— Problem 1 —
Reproduce the paragraph on isotope-enabled models from "Improved modeling of" up to and including "(e.g., Markle and Steig, 2022).".
— Problem 2 —
Answer these from the paragraph on isotope-enabled models:
(a) What is a primary focus of current isotope-enabled models?
(b) Which water-isotope–temperature relationship still receives some focus?
(c) What three things does the process-based approach use?

— Selected text —
= = = = =

Improved modeling of the hydrologic cycle and cloud physics is a primary focus of current isotope-enabled models (IEMs) with a range of complexity, which has improved interpretation of snow and ice cores (e.g., Merlivat and Jouzel, 1979; Jouzel and Merlivat, 1984; Johnsen and White, 1989; Ciais and Jouzel, 1994; Blossey et al., 2010; Werner et al., 2011; Markle and Steig, 2022). Some focus is still on water-isotope–temperature relationships like γ_t (e.g., Werner et al., 2018). Yet, it is recognized that a more comprehensive, process-based approach to isotope–climate relationships using trajectory mixing, source-to-sink temperature gradients, and nonlinear isotope-to-temperature sensitivities is necessary due to the complexity of integrated processes leading up to deposition (e.g., Markle and Steig, 2022).

= = = = =

— Material —
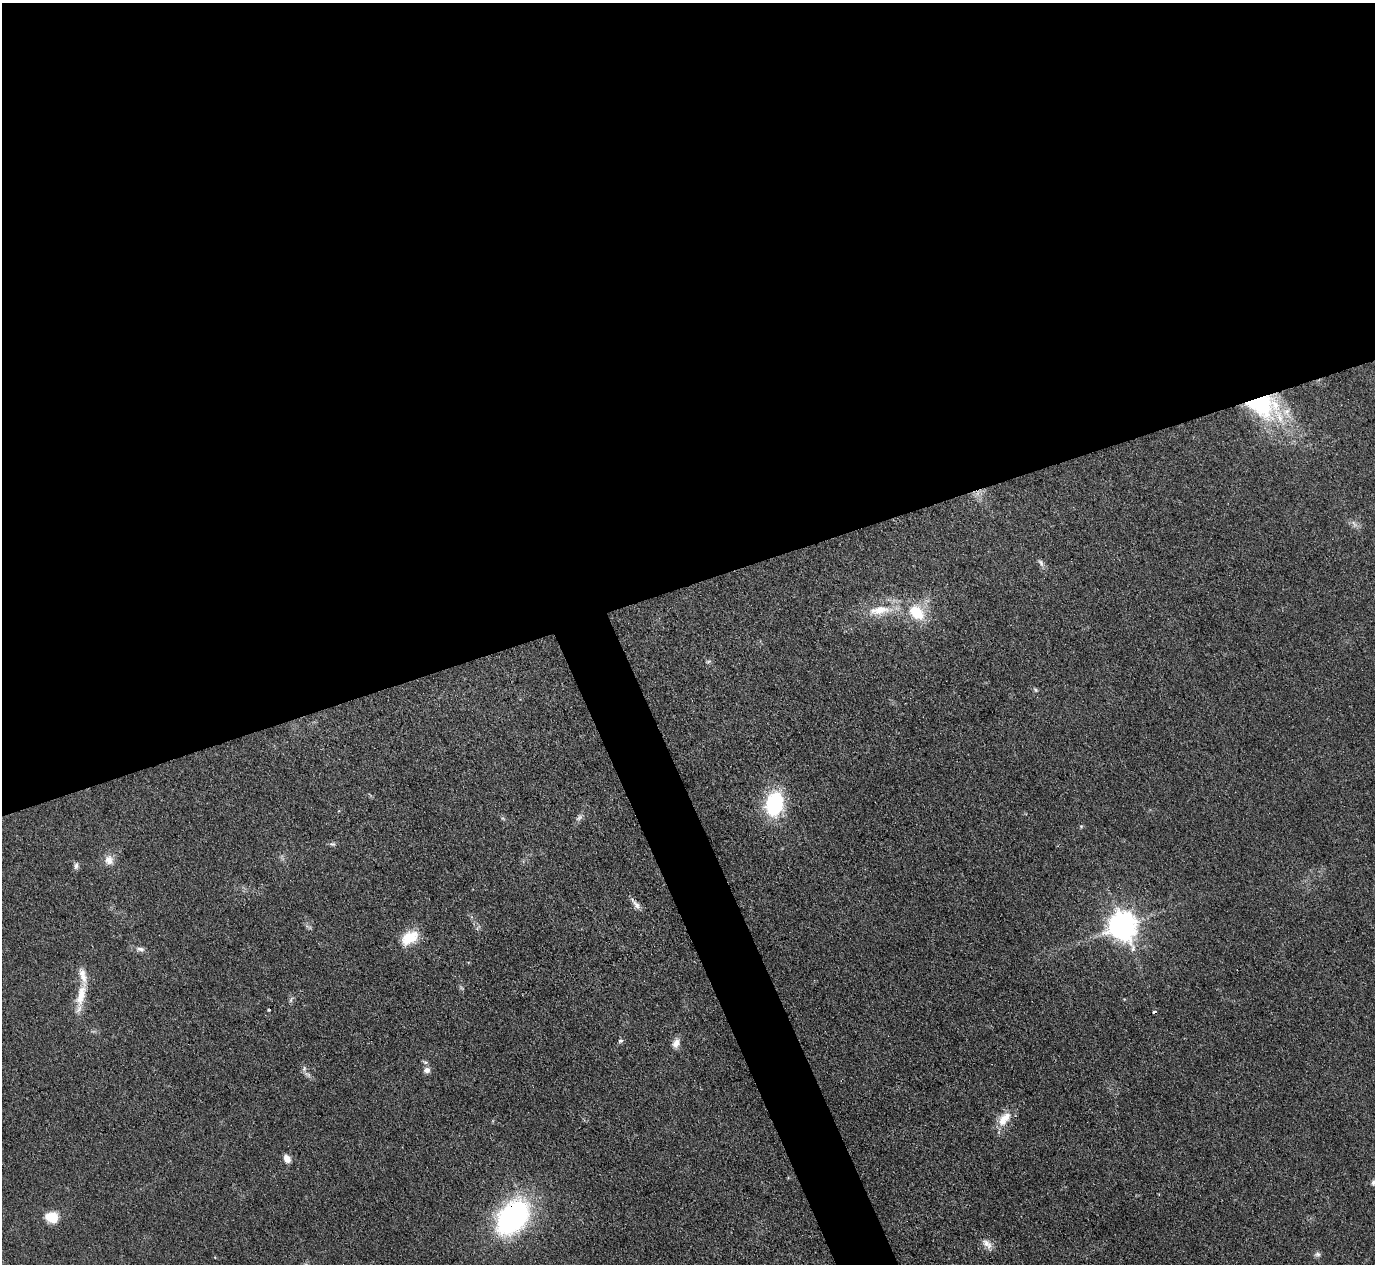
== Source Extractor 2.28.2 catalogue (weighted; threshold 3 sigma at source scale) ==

= = = = =

— Finished answer 1 —
Improved modeling of the hydrologic cycle and cloud physics is a primary focus of current isotope-enabled models (IEMs) with a range of complexity, which has improved interpretation of snow and ice cores (e.g., Merlivat and Jouzel, 1979; Jouzel and Merlivat, 1984; Johnsen and White, 1989; Ciais and Jouzel, 1994; Blossey et al., 2010; Werner et al., 2011; Markle and Steig, 2022). Some focus is still on water-isotope–temperature relationships like γ_t (e.g., Werner et al., 2018). Yet, it is recognized that a more comprehensive, process-based approach to isotope–climate relationships using trajectory mixing, source-to-sink temperature gradients, and nonlinear isotope-to-temperature sensitivities is necessary due to the complexity of integrated processes leading up to deposition (e.g., Markle and Steig, 2022).

— Finished answer 2 —
(a) Improved modeling of the hydrologic cycle and cloud physics.
(b) γ_t.
(c) Trajectory mixing, source-to-sink temperature gradients, and nonlinear isotope-to-temperature sensitivities.